Facts of the CaseThe case involves a 14-year old boy who presented at the ER with testicular pain. The symptoms could have been testicular torsion, which is an emergency, or epididiymitis, which is not. The doctors incorrectly diagnosed the boy with epididiymitis and sent him home with antibiotics and pain medication. Several days later, the boy was seen by an urologist and diagnosed with torsion. The delay in treatment of the torsion resulted in loss of the testicle.


Emergency Care
The Plaintiffs argued that the willful and wanton standard set forth in section 74.153 did not apply because the defendant doctors diagnosed the boy with a non-emergent condition. After reviewing the statutory definitions of "bona fide emergency services" the court concluded that the section must cover all emergency treatment regardless of the ultimate diagnosis. The Court explained this conclusion because (1) the diagnosis itself constitutes medical care covered under the statute, (2) the plaintiff's position would create an incentive for doctors to assume the worst to avoid liability, (3) the plaintiffs asked for the question to be a retrospective determination when the statutory language anticipated a prospective one.


Gross Negligence
The court also determined that "willful and wanton" is the equivalent of gross negligence. The court reached this decision by quoting portions of the House Bill 4 legislative debate in which a senator stated that the standard "is basically a gross negligence standard." The Court also cited other cases in which similar language was held to mean "gross negligence."


Summary Judgment
Finally, the Court rejected the notion that a claim of gross negligence under the statute could not be denied on summary judgment. While the Court explained that, in light of the subjective nature of the elements, "summary judgment usually will be inappropriate," it can be available under certain circumstances. In fact, the Court upheld the summary judgment granted to one of the defendants.


See the opinion at Turner v. Franklin.


Thursday, August 5, 2010

13th COA--Loaisiga v. Cerda; expert reports

Plaintiffs Cerda and Velez filed a health care liability against Dr. Loaisiga and his PA alleging sexual assault during physical examinations.  Plaintiffs denied that these were health care liability claims, but "out of an abundance of caution," they timely filed the expert report of a physician.  Dr. Loaisiga and his PA filed objections to the report, which were overruled by the trial court.  Dr. Loaisiga and his PA appealed.
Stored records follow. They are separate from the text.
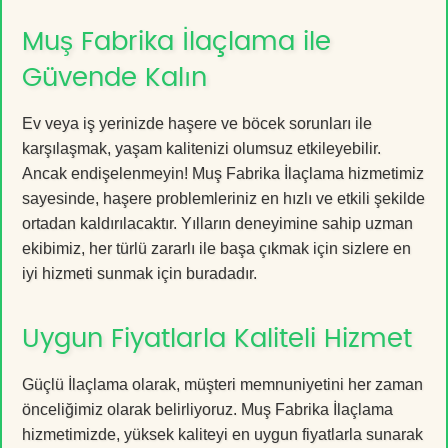
Muş Fabrika İlaçlama ile
Güvende Kalın
Ev veya iş yerinizde haşere ve böcek sorunları ile
karşılaşmak, yaşam kalitenizi olumsuz etkileyebilir.
Ancak endişelenmeyin! Muş Fabrika İlaçlama hizmetimiz
sayesinde, haşere problemleriniz en hızlı ve etkili şekilde
ortadan kaldırılacaktır. Yılların deneyimine sahip uzman
ekibimiz, her türlü zararlı ile başa çıkmak için sizlere en
iyi hizmeti sunmak için buradadır.
Uygun Fiyatlarla Kaliteli Hizmet
Güçlü İlaçlama olarak, müşteri memnuniyetini her zaman
önceliğimiz olarak belirliyoruz. Muş Fabrika İlaçlama
hizmetimizde, yüksek kaliteyi en uygun fiyatlarla sunarak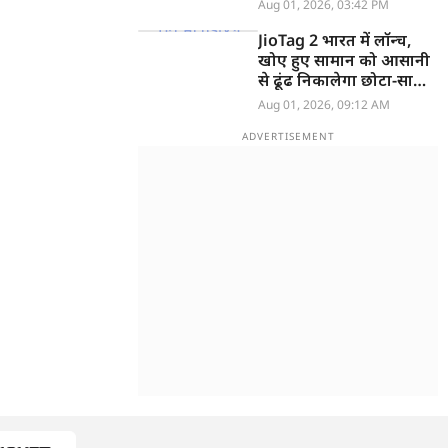
Aug 01, 2026, 03:42 PM
JioTag 2 भारत में लॉन्च,
खोए हुए सामान को आसानी
से ढूंढ निकालेगा छोटा-सा
ट्रैकर
Aug 01, 2026, 09:12 AM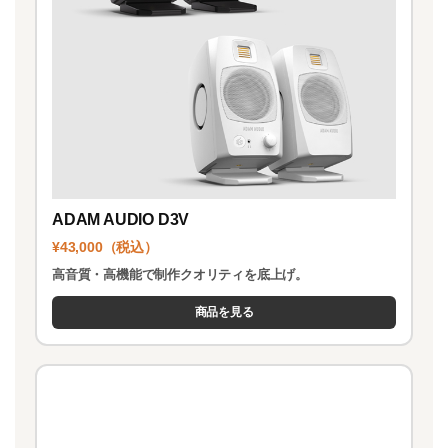
ADAM AUDIO D3V
¥43,000（税込）
高音質・高機能で制作クオリティを底上げ。
商品を見る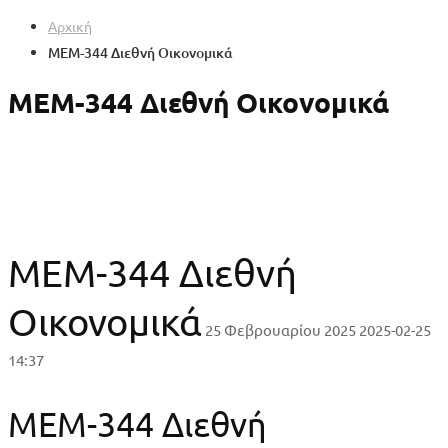
Αρχική
MEM-344 Διεθνή Οικονομικά
MEM-344 Διεθνή Οικονομικά
MEM-344 Διεθνή
Οικονομικά
25 Φεβρουαρίου 2025
2025-02-25
14:37
MEM-344 Διεθνή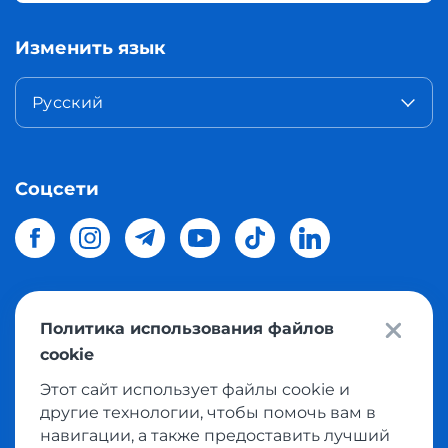
Изменить язык
Русский
Соцсети
Политика использования файлов
© 2026 Meest Shopping
доставка покупок с интернет
cookie
магазинов мира в Украину.
Все права защищены
Этот сайт использует файлы cookie и
другие технологии, чтобы помочь вам в
Политика конфиденциальности
навигации, а также предоставить лучший
Публичная оферта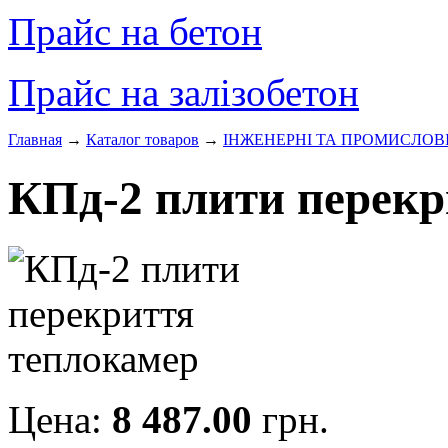
Прайс на бетон
Прайс на залізобетон
Главная
→
Каталог товаров
→
ІНЖЕНЕРНІ ТА ПРОМИСЛОВ
КПд-2 плити перекр
Цена:
8 487.00
грн.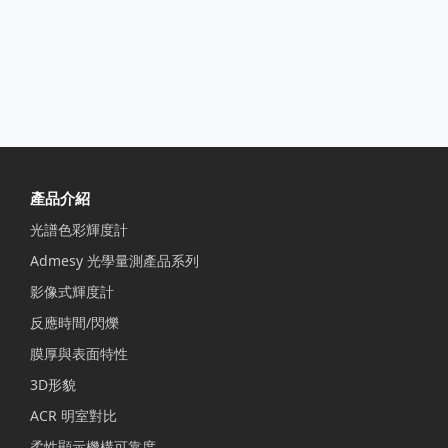
產品介紹
光譜色彩輝度計
Admesy 光學量測產品系列
影像式輝度計
反應時間/閃爍
膜厚與表面特性
3D形貌
ACR 明室對比
柔性顯示機構可靠度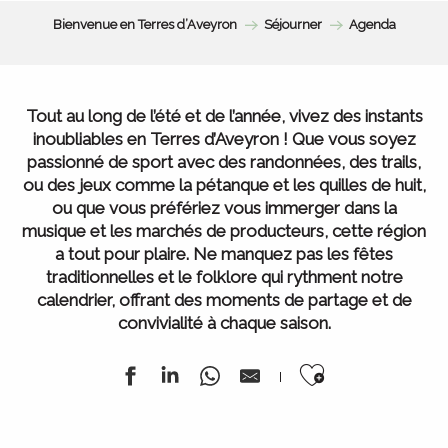
Bienvenue en Terres d’Aveyron
Séjourner
Agenda
Tout au long de l’été et de l’année, vivez des instants
inoubliables en Terres d’Aveyron ! Que vous soyez
passionné de sport avec des randonnées, des trails,
ou des jeux comme la pétanque et les quilles de huit,
ou que vous préfériez vous immerger dans la
musique et les marchés de producteurs, cette région
a tout pour plaire. Ne manquez pas les fêtes
traditionnelles et le folklore qui rythment notre
calendrier, offrant des moments de partage et de
convivialité à chaque saison.
Ajouter au
L’ Agenda de la semaine
Tous nos marchés
Tout l’Agenda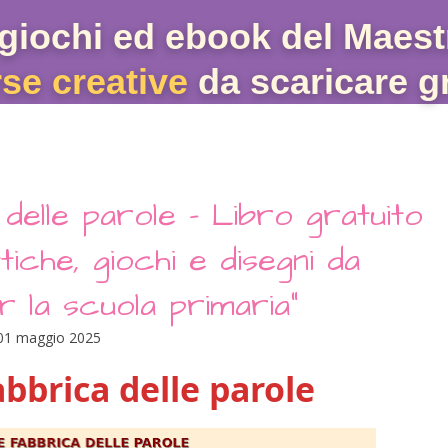
giochi ed ebook del Maest
rse creative
da scaricare gr
delle parole – Libro gratuito
ttiche, giochi e disegni da
 la scuola primaria"
01 maggio 2025
bbrica delle parole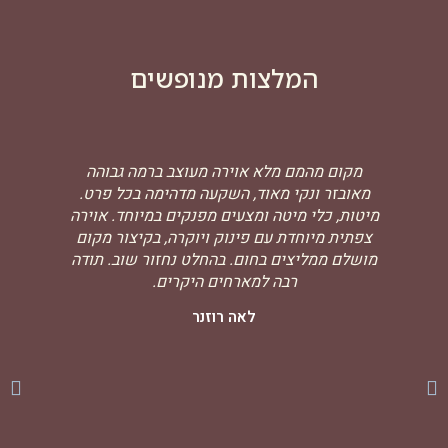
המלצות מנופשים
מקום מהמם מלא אוירה מעוצב ברמה גבוהה
החו
מאובזר ונקי מאוד, השקעה מדהימה בכל פרט.
הזה
מיטות, כלי מיטה ומצעים מפנקים במיוחד. אוירה
אותך
צפתית מיוחדת עם פינוק ויוקרה, בקיצור מקום
ג
מושלם ממליצים בחום. בהחלט נחזור שוב. תודה
בל
רבה למארחים היקרים.
לאו
שו
לאה רוזנר
ול
משרי
האיב
ומ
מרוו
מפנ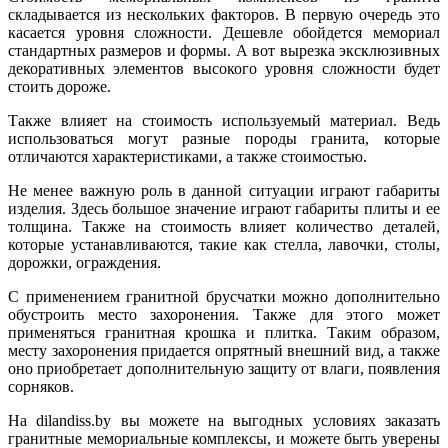
складывается из нескольких факторов. В первую очередь это
касается уровня сложности. Дешевле обойдется мемориал
стандартных размеров и формы. А вот вырезка эксклюзивных
декоративных элементов высокого уровня сложности будет
стоить дороже.
Также влияет на стоимость используемый материал. Ведь
использоваться могут разные породы гранита, которые
отличаются характеристиками, а также стоимостью.
Не менее важную роль в данной ситуации играют габариты
изделия. Здесь большое значение играют габариты плиты и ее
толщина. Также на стоимость влияет количество деталей,
которые устанавливаются, такие как стелла, лавочки, столы,
дорожки, ограждения.
С применением гранитной брусчатки можно дополнительно
обустроить место захоронения. Также для этого может
применяться гранитная крошка и плитка. Таким образом,
месту захоронения придается опрятный внешний вид, а также
оно приобретает дополнительную защиту от влаги, появления
сорняков.
На dilandiss.by вы можете на выгодных условиях заказать
гранитные мемориальные комплексы, и можете быть уверены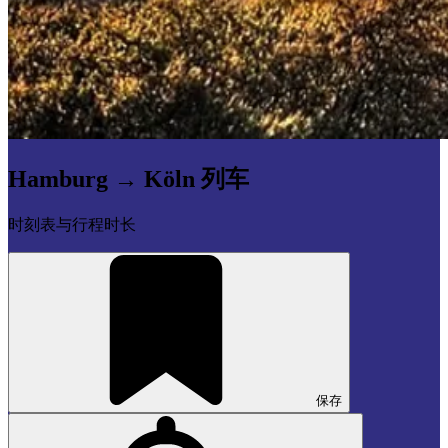
Hamburg → Köln 列车
时刻表与行程时长
保存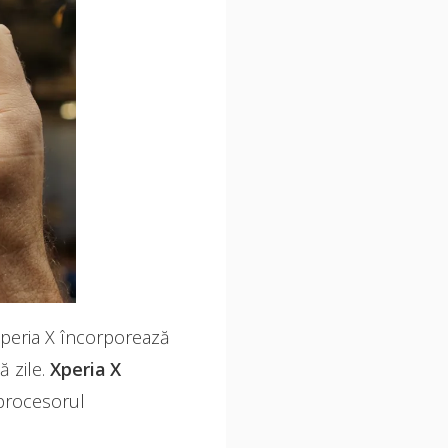
 Xperia X încorporează
ă zile.
Xperia X
rocesorul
On appeal, the COA agreed that these claims were not health care liability claims.   The Court pointed out that this was not a case where the physician's conduct could feasibly be explained as part of the rendition of health care services or treatment.   Because no expert report was required, the trial court was correct to deny the motion to dismiss.

As to Dr. Loaisiga's PA, the appellate court referred to Plaintiff's Petition and noted that no allegation of medical negligence were made against the PA.  As a result, no expert report was required.

See the opinion at Loaisiga v. Cerda et al.